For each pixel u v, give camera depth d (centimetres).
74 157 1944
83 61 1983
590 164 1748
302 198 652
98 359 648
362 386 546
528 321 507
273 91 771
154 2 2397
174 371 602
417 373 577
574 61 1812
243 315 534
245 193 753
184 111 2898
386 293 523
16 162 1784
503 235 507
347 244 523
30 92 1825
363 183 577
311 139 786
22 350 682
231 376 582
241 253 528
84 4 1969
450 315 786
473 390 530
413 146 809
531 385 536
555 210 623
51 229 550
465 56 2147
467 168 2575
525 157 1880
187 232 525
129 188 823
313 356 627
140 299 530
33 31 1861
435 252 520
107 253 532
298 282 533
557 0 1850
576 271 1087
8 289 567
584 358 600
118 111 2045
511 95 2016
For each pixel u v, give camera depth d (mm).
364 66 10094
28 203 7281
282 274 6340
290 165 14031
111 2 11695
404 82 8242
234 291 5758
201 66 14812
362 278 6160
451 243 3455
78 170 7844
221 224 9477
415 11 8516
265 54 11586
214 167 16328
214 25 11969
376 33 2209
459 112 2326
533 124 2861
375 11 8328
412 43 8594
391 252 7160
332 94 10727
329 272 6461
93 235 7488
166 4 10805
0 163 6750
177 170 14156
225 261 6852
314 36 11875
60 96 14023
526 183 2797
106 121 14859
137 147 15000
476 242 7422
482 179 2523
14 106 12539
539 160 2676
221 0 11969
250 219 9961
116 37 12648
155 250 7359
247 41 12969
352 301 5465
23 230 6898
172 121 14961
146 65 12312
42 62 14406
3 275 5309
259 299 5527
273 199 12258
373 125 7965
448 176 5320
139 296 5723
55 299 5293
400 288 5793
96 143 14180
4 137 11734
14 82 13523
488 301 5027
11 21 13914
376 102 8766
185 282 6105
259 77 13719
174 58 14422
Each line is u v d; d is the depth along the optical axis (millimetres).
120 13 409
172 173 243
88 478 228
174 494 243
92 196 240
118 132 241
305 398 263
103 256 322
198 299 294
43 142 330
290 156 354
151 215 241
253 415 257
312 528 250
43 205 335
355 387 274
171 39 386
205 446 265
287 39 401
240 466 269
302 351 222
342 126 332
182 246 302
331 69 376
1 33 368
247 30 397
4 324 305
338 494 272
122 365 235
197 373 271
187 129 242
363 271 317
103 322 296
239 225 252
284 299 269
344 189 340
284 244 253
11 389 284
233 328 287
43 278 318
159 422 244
####
**Work instruction:**
What is needed is a verbatim copy of every line in the records above from the one containing "376 33 2209" down to the one containing "221 0 11969", both included, and nothing more.

**Problem solution:**
376 33 2209
459 112 2326
533 124 2861
375 11 8328
412 43 8594
391 252 7160
332 94 10727
329 272 6461
93 235 7488
166 4 10805
0 163 6750
177 170 14156
225 261 6852
314 36 11875
60 96 14023
526 183 2797
106 121 14859
137 147 15000
476 242 7422
482 179 2523
14 106 12539
539 160 2676
221 0 11969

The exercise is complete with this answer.